The creation of a pearl is, in and of itself, a beautiful thing. Often called Gemstones of the Seas, they are rare and amazing. Contrary to popular belief, it is not a grain of sand that enters the oyster, but a parasite.
The parasite enters the oyster’s shell and is an irritant between the oyster’s flesh and it’s shell. This causes the oyster to secrete a hard, pearly substance which coats the ‘foreign body’ to protect itself. This substance is called nacre or as it’s more commonly called, Mother of Pearl.
Oyster farms and ‘man made’ pearls are created by purposefully introducing the irritant, usually a grain of sand. But it’s not as easy as it sounds. Oysters are part of a family of Bivalves. It’s a group of animals including oysters, mussels and clams. They feed by filtering particles out of the water and quite often encounter grains of sand.
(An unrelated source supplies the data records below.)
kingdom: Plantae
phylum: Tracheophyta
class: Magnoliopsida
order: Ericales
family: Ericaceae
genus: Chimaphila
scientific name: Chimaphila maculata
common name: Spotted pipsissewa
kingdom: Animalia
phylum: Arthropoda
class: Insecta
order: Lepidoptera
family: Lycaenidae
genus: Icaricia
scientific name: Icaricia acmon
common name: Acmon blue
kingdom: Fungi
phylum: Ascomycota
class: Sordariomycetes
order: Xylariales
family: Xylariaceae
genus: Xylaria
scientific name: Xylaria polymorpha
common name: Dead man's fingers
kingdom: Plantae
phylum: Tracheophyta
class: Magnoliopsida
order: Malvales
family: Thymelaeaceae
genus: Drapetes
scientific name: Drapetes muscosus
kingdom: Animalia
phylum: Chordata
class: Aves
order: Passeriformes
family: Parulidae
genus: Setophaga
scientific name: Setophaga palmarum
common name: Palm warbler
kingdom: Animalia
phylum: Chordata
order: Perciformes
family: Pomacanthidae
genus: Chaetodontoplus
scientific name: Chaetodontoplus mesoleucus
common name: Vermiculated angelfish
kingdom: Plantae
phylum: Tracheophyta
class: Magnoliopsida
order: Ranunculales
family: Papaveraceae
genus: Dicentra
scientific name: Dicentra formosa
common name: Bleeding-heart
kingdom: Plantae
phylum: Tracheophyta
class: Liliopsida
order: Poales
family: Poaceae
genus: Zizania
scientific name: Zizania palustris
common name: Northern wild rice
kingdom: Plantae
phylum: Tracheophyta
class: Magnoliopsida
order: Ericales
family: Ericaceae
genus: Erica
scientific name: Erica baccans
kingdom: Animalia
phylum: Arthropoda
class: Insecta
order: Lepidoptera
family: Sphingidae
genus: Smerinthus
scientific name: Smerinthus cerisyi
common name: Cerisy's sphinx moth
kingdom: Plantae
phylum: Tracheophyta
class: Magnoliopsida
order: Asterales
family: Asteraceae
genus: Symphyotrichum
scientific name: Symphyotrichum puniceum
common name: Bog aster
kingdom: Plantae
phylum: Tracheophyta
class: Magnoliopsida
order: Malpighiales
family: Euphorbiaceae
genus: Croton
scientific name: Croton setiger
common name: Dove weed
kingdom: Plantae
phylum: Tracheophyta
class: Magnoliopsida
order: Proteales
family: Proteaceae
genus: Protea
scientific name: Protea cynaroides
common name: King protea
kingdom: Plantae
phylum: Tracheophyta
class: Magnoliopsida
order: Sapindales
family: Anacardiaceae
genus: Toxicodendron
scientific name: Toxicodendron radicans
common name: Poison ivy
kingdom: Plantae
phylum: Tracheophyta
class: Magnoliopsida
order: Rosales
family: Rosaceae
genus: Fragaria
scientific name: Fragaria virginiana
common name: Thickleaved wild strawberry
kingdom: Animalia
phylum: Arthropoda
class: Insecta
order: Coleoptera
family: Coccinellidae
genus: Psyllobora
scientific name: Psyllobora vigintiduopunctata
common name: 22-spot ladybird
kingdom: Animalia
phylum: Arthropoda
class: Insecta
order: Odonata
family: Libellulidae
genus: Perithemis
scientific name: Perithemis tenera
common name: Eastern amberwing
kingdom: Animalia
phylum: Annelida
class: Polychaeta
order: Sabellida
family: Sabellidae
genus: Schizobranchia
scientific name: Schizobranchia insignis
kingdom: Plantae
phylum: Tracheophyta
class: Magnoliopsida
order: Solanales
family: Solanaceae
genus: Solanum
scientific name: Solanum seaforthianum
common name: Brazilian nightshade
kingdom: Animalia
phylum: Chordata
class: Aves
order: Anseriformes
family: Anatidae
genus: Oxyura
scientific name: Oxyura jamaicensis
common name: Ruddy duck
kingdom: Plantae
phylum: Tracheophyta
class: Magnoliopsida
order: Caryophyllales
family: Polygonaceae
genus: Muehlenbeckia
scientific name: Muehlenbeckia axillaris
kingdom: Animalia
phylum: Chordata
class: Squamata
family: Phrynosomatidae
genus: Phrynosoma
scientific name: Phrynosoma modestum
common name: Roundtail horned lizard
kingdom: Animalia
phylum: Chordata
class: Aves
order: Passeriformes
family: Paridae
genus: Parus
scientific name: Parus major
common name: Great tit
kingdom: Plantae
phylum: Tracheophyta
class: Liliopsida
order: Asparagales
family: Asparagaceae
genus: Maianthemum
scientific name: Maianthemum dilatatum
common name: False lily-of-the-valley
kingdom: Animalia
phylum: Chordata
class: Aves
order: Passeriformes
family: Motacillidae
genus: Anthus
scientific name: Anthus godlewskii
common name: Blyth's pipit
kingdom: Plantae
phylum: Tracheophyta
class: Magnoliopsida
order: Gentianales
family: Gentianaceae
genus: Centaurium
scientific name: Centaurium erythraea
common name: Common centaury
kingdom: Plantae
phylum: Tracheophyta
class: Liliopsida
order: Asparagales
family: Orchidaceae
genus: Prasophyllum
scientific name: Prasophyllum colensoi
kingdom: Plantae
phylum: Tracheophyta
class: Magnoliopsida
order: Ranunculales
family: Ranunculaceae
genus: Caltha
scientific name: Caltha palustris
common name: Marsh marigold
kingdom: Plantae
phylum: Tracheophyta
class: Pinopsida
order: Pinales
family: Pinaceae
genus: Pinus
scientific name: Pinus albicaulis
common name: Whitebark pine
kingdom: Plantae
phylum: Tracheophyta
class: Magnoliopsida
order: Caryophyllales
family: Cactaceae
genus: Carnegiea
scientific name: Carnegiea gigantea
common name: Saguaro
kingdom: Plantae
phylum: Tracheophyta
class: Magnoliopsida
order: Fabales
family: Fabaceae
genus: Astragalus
So, if they take in grains of sand in their nature habitat, why aren’t pearls more prevalent?
According to Feedthedatamonster.com, unlike grains of sand that oysters can expel, parasites have a mechanism to minimize the risk of being expelled. They can attach themselves to the flesh of the animal, making it more difficult for the oyster to rid itself of the parasite. So, it does the next best thing. It protects itself against the parasite by encasing it in a beautiful pearly cell of calcium carbonate. Voila! a pearl is created.
So, to quote Joyce Hifler, the popular author of “Think on These Things”:
“Life is made up of a few moments all strung together like pearls. Each moment is a pearl.”
This makes me think that while there may be a moment in our life that we look back on as negative or parasitic…the beauty that emerges from moving past it and learning from it is the pearl.